2. I was interested in your sermon regarding Elisha ben Avuyah.
My son Michael, asked me one day, what do you think of an association which has been formed in Israel calling itself Jews who don't believe in God''? I replied as follows: The first of the Ten Commandments says "I am the Lord your god"; but it doesn't say you have to believe in Me. God is too great to force us to believe in Him. The situation becomes clear in the 2nd Commandment which says: ''You must not have another God beside me. In other words, not to believe in God is not a sin in the eyes of God, but to believe in other Gods - that is a sin. It appears that ''Aher'' at least did not adopt another religion and that we should clear him from committing an act that may not be regarded by the Almighty as a mortal sin.

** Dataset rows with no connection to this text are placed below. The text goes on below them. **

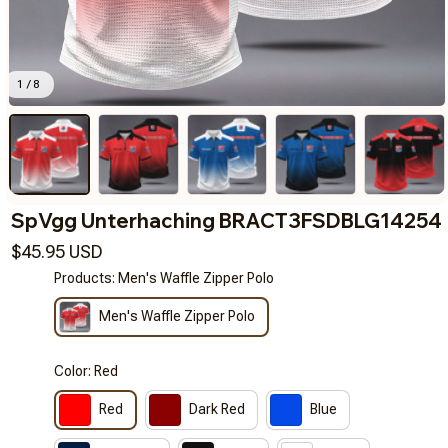
1 / 8
SpVgg Unterhaching BRACT3FSDBLG14254
$45.95 USD
Products: Men's Waffle Zipper Polo
Men's Waffle Zipper Polo
Color: Red
Red
Dark Red
Blue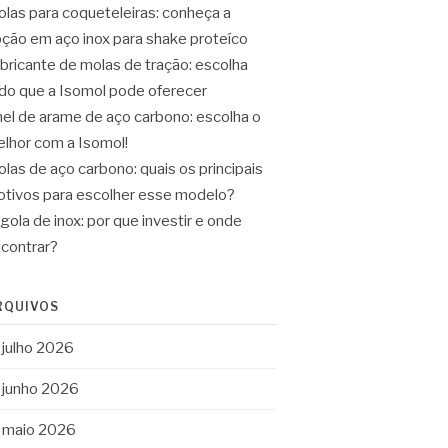
las para coqueteleiras: conheça a
ção em aço inox para shake proteíco
bricante de molas de tração: escolha
do que a Isomol pode oferecer
el de arame de aço carbono: escolha o
lhor com a Isomol!
las de aço carbono: quais os principais
tivos para escolher esse modelo?
gola de inox: por que investir e onde
contrar?
RQUIVOS
julho 2026
junho 2026
maio 2026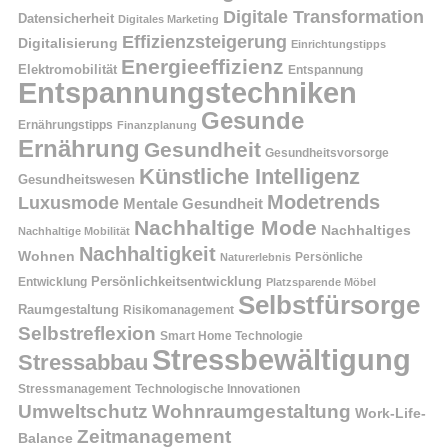
Digitale Transformation
Datensicherheit
Digitales Marketing
Effizienzsteigerung
Digitalisierung
Einrichtungstipps
Energieeffizienz
Elektromobilität
Entspannung
Entspannungstechniken
Gesunde
Ernährungstipps
Finanzplanung
Ernährung
Gesundheit
Gesundheitsvorsorge
Künstliche Intelligenz
Gesundheitswesen
Modetrends
Luxusmode
Mentale Gesundheit
Nachhaltige Mode
Nachhaltiges
Nachhaltige Mobilität
Nachhaltigkeit
Wohnen
Persönliche
Naturerlebnis
Entwicklung
Persönlichkeitsentwicklung
Platzsparende Möbel
Selbstfürsorge
Raumgestaltung
Risikomanagement
Selbstreflexion
Smart Home Technologie
Stressbewältigung
Stressabbau
Stressmanagement
Technologische Innovationen
Wohnraumgestaltung
Umweltschutz
Work-Life-
Zeitmanagement
Balance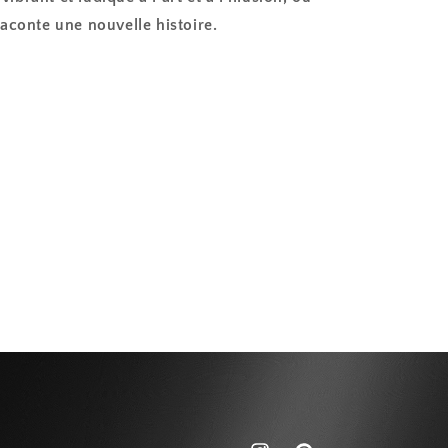
aconte une nouvelle histoire.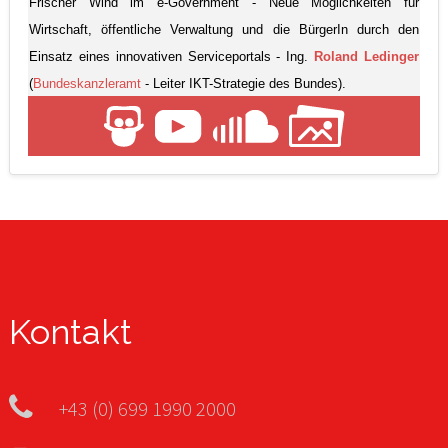
Frischer Wind im e-Government - Neue Möglichkeiten für
Wirtschaft, öffentliche Verwaltung und die BürgerIn durch den
Einsatz eines innovativen Serviceportals - Ing.
Roland Ledinger
(
Bundeskanzleramt
- Leiter IKT-Strategie des Bundes).
Kontakt
+43 (0) 699 1990 2000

I enclose a copy of the subject from the internet which, Strangely enough, mentions the connection with last Shabbat's parasol portion.

Until we meet again on happy occasions.

Kind Regards,

Naim Dangoor

Rabbi Levy writes:

Dear Naim

How kind of you to take the trouble to write to me concerning the sermon I delivered on Shavuot.
In addition I was happy to read that you enjoyed Rabbi Elia's rendition of the special hymn sung on this festival.

The personality of Elisha ben Avuya has always fascinated me as I think we can learn much from his life and personality that is relevant to today's Jewish world.

After I gave the sermon some of those present in the congregation were surprised at the emphasis placed by Sephardim (including members of our own Kahal) on going to pray at the grave of rabbis such as Rabbi Meir. I always admire the fact that Sephardim with barely any religious observance are so keen to travel to the grave of Rabbi Meir to ask for his intervention with God.